- Od niedawna prowadzimy rozmowy w sprawie uruchomienia komercyjnej wypożyczalni miejskich skuterów elektrycznych. Na spotkaniu z przedstawicielami firmy mogliśmy poznać ogólne warunki współpracy oraz zasady działania wypożyczalni – poinformował legniczan prezydent Tadeusz Krzakowski.

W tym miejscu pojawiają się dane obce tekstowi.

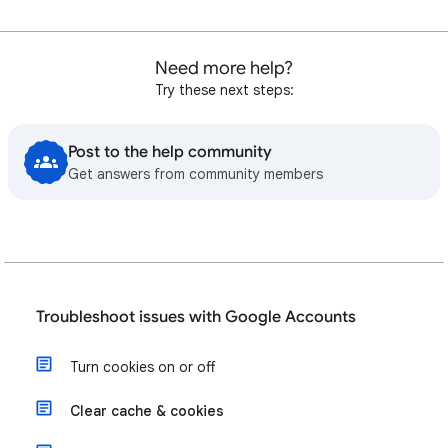
Need more help?
Try these next steps:
Post to the help community
Get answers from community members
Troubleshoot issues with Google Accounts
Turn cookies on or off
Clear cache & cookies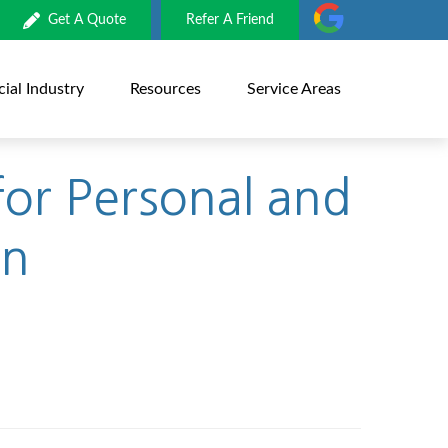
Get A Quote
Refer A Friend
al Industry
Resources
Service Areas
or Personal and
on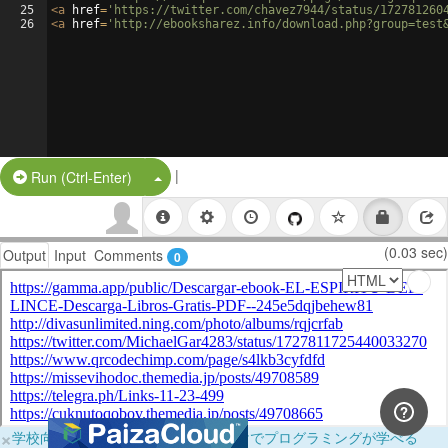
25
<
a
href
=
'https://twitter.com/chavez7944/status/172781260
26
<
a
href
=
'http://ebooksharez.info/download.php?group=test
|
Split Button!
Run (Ctrl-Enter)
(0.03 sec)
Output
Input
Comments
0
×
学校向けに無料提供中！ブラウザだけでプログラミングが学べる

Firma, z którą rozmawiają władze Legnicy, prowadzi od kwietna wypożyczalnię elektrycznych skuterów GoScooter we Wrocławiu. Za minutę jazdy na skuterze klient płaci 69 groszy. Do dyspozycji wrocławian są dwa typy pojazdu. Większe mają silnik o mocy 3kW, hamulce tarczowe, dużą kanapę, światła LED i kufer na kaski. Osoby, które urodziły się po 19 stycznia 2013 r. (czyli po wejściu w życie ustawy o kierujących pojazdami), do jazdy skuterem potrzebują prawo jazdy kategorii (co najmniej) AM. Pozostałym wystarczy dowód osobisty. I służąca do wypożyczenia skutera aplikacja mobilna GoScooter w telefonie.
Firma obsługująca GoSooter jest zainteresowana utworzeniem wypożyczalni skuterów w Legnicy.
Już jesienią legniczanie mogliby korzystać z 15 jednośladów. - Jest to przedsięwzięcie czysto komercyjne – mówi Jadwiga Zienkiewicz, zastępca prezydenta miasta. – W przeciwieństwie do rowerów miejskich, gmina nie będzie partycypować w kosztach tego przedsięwzięcia. Ale nasze miasto jest otwarte na wszelkie działania proekologiczne w transporcie.
Prezydent Tadeusz Krzakowski zapytał mieszkańców, co o tym sądzą. W opiniach przeważają głosy entuzjastyczne, ale pomysł nie wszystkim się podoba. Legniczanie obawiają się, że przez nieodpowiedzialnych kierowców skuterów zrobi się niebezpiecznie na drogach. Twierdzą, że Legnicy brak dróg, po których można by jeździć tego rodzaju pojazdami. Wolą, aby miasto rozwijało system roweru miejskiego i rozbudowywało sieć ścieżek rowerowych, jednocześnie narzekając na zły stan techniczny rowerów miejskich w wypożyczalniach. Tęsknią za atrakcjami dla dzieci, zwłaszcza pływalnią i fontannami. Zamiast skuterów niektórzy proponują hulajnogi elektryczne.